Belloc’s first impression of Switzerland was of ‘haphazard’ (The Path to Rome, p.124) roads, old way markers, and mossy walls. The country sure has changed a lot in the last 118 years.
It was ‘not yet ten’ AM (The Path to Rome, p.128) when Belloc arrived in Porrentruy. He stopped at the first inn he came to and asked for food and a glass of wine. He was given both, and once again, overcharged for the drink. Still generous minded, Belloc says it was so good he would have paid twenty or twenty three times as much for it.
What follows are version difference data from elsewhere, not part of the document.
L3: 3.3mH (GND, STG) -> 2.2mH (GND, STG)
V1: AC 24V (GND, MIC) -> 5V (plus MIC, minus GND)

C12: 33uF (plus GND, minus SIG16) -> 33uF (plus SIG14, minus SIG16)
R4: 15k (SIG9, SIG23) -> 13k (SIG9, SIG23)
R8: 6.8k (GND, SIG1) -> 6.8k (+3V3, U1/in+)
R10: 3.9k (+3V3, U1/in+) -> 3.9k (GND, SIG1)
Recognising the space limitations of his book, Belloc tells us he wishes he could tell us about more of the people he met. The ‘shifty priest’ (The Path to Rome, p.129) and anarchist. The latter expressed a desire for ‘no property, no armies, and no governments’ (The Path to Rome, p.130). Belloc opposed the motion and a debate followed. Neither side turned from their views. But, Belloc did not mind. He,
… gave him… a deep and misty glass of cool beer, and pledged him brotherhood, freedom, and equal law.Hilaire Belloc The Path to Rome (Ignatius Press) p.130
Today, Belloc enjoyed a number of friendly encounters. There was, for example, the wood-cutters who gave him a short-cut over part of the Jura mountains, a woman who showed him another short-cut as she knitted, and a boy who gave him a lift on his cart.
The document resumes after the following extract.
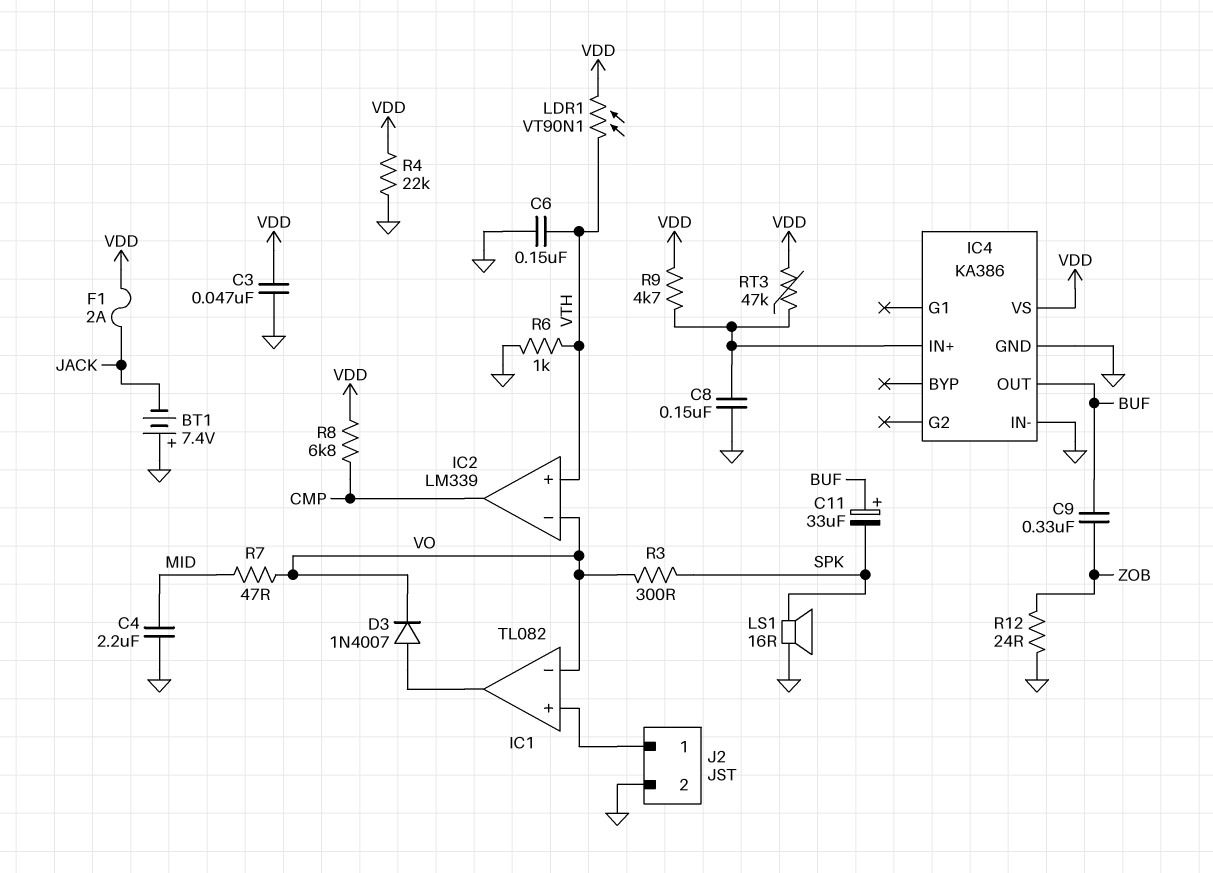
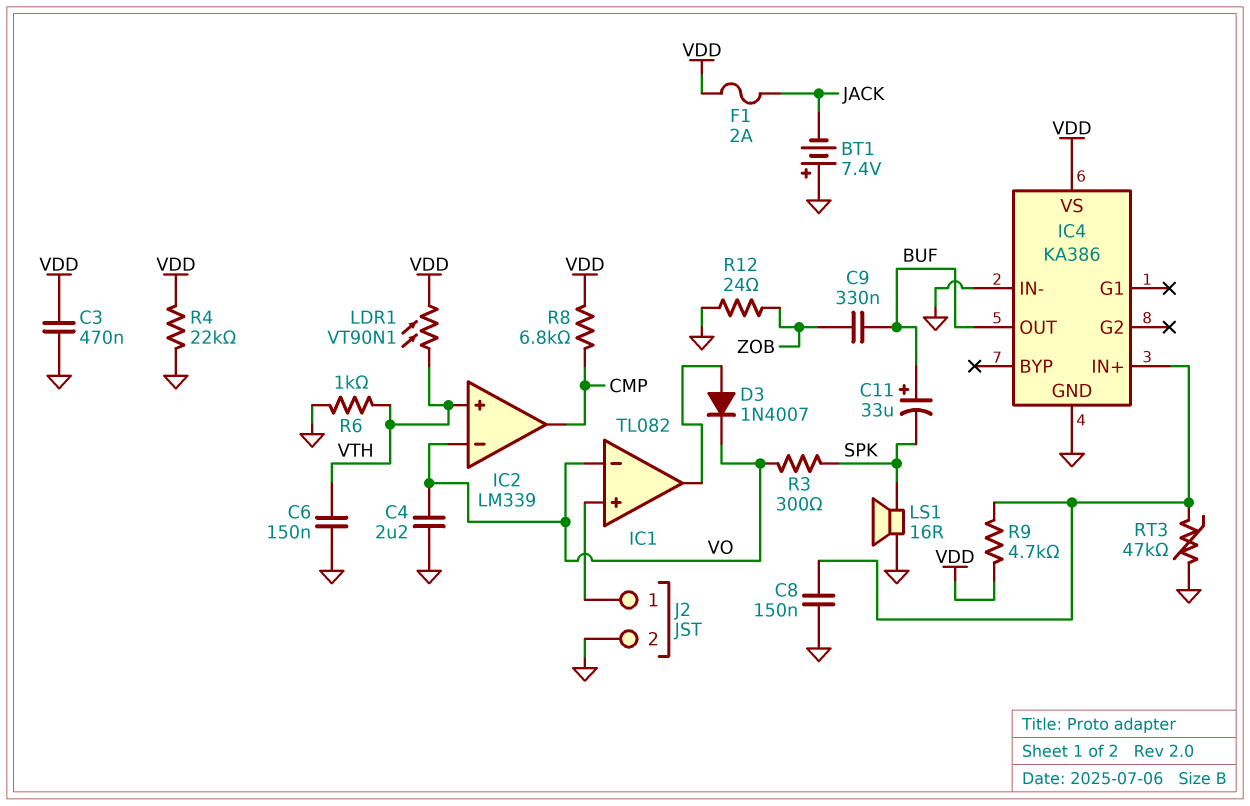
C3: 47nF (GND, VDD) -> 470nF (GND, VDD)
C4: 2.2uF (GND, MID) -> 2.2uF (GND, VO)
R7: 47 (MID, VO) -> none
RT3: 47k (IC4/IN+, VDD) -> 47k (GND, IC4/IN+)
Belloc had a good day. No wonder, then, that as he approached Glovelier, he felt that,
… everything surrounding me was domestic and grateful… I was therefore in a mood for charity and companionship when I came down the last dip and entered Glovelier.The Path to Rome, p.147
Rather unfortunately, the town itself proved a severe disappointment. It had less than nothing to commend it. Belloc happily admits that ‘if the thought did not seem extravagant I should be for putting it to the sword and burning it all down’! (The Path to Rome, p.147).
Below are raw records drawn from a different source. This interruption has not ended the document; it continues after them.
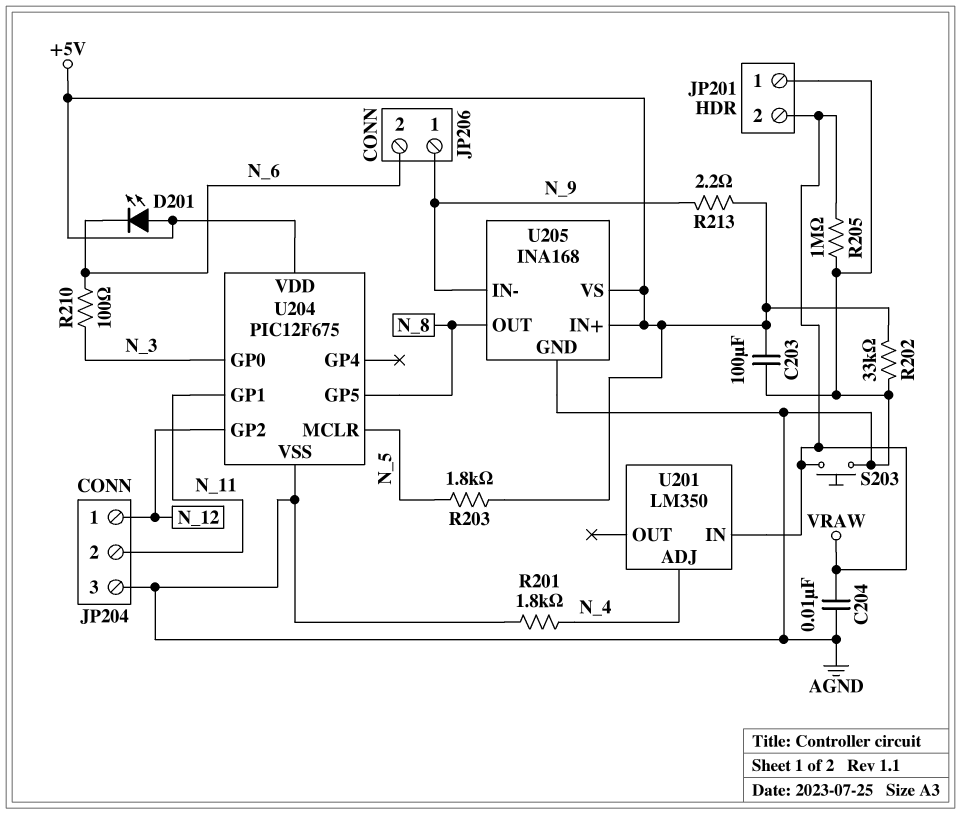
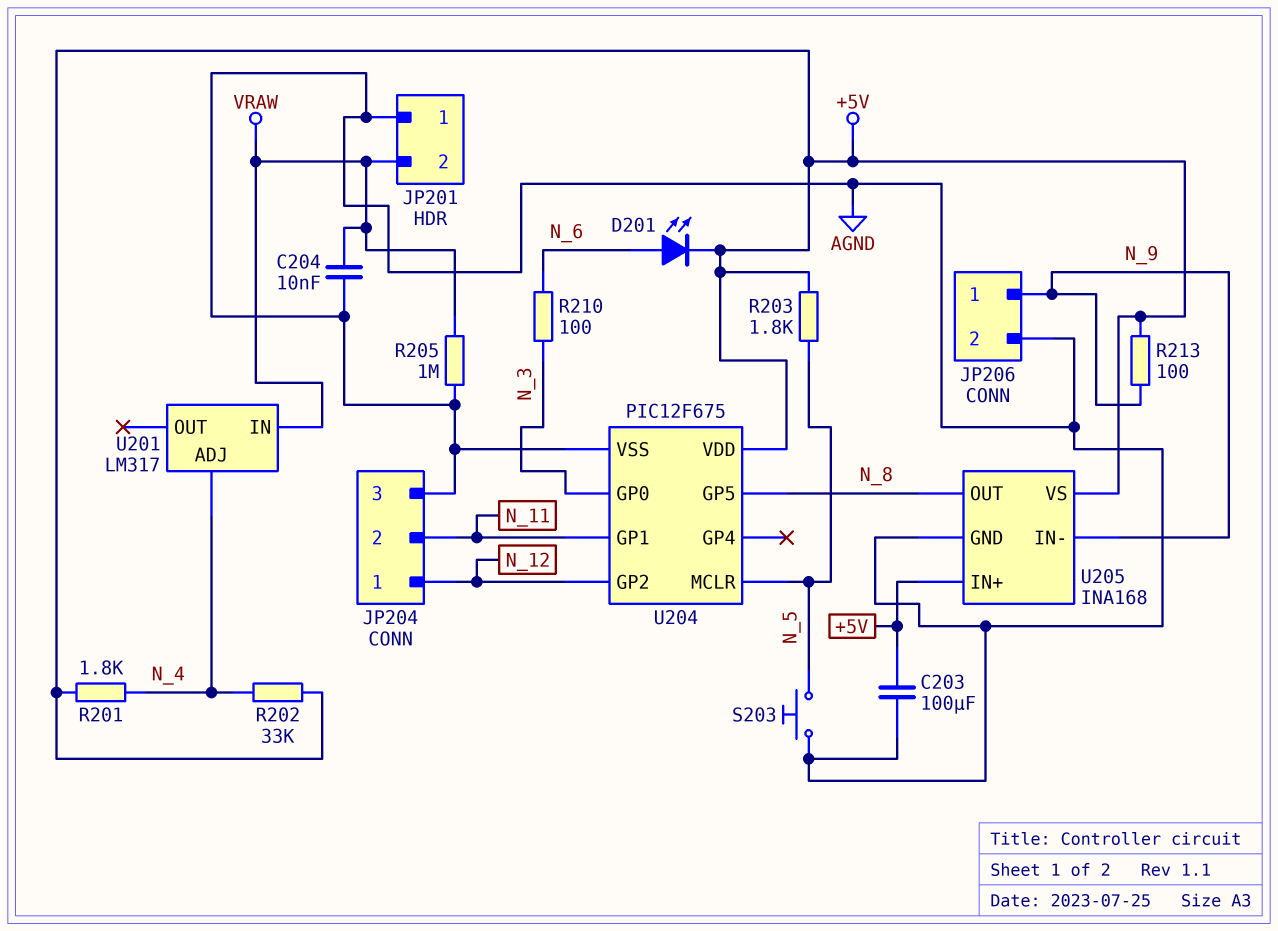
D201: LED (A +5V, K N_6) -> LED (A N_6, K +5V)
JP206 pin 2: N_6 -> AGND
R201: 1.8k (AGND, N_4) -> 1.8k (+5V, N_4)
R202: 33k (+5V, AGND) -> 33k (+5V, N_4)
R213: 2.2 (+5V, N_9) -> 100 (+5V, N_9)
S203: button (AGND, VRAW) -> button (AGND, N_5)
U201: LM350 -> LM317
Belloc’s antagonism towards the town rests upon the unfriendliness of the people he met in the inn. Yes, he looked as dirty as a tramp but he detected in them ‘a native churlishness which bound their bovine souls in that valley’ (The Path to Rome, p.150).
In the last portion of his entry for today, Belloc records the friendliness of people he has known in the past (or in his own imagination if we are being cynical). There was the friend who he helped cure of a drink problem by instructing him to only drink alcoholic drinks that were made before the Reformation. After doing this, the man ‘became a merry companion’ (The Path to Rome, p.154). Unfortunately, it didn’t last and Martin Luther undid him. Then there were the people of Omaha, Nebraska. They were terrible cooks, but ‘good people’ (The Path to Rome, p.163) for all that.
Tonight, Belloc slept in Undervelier.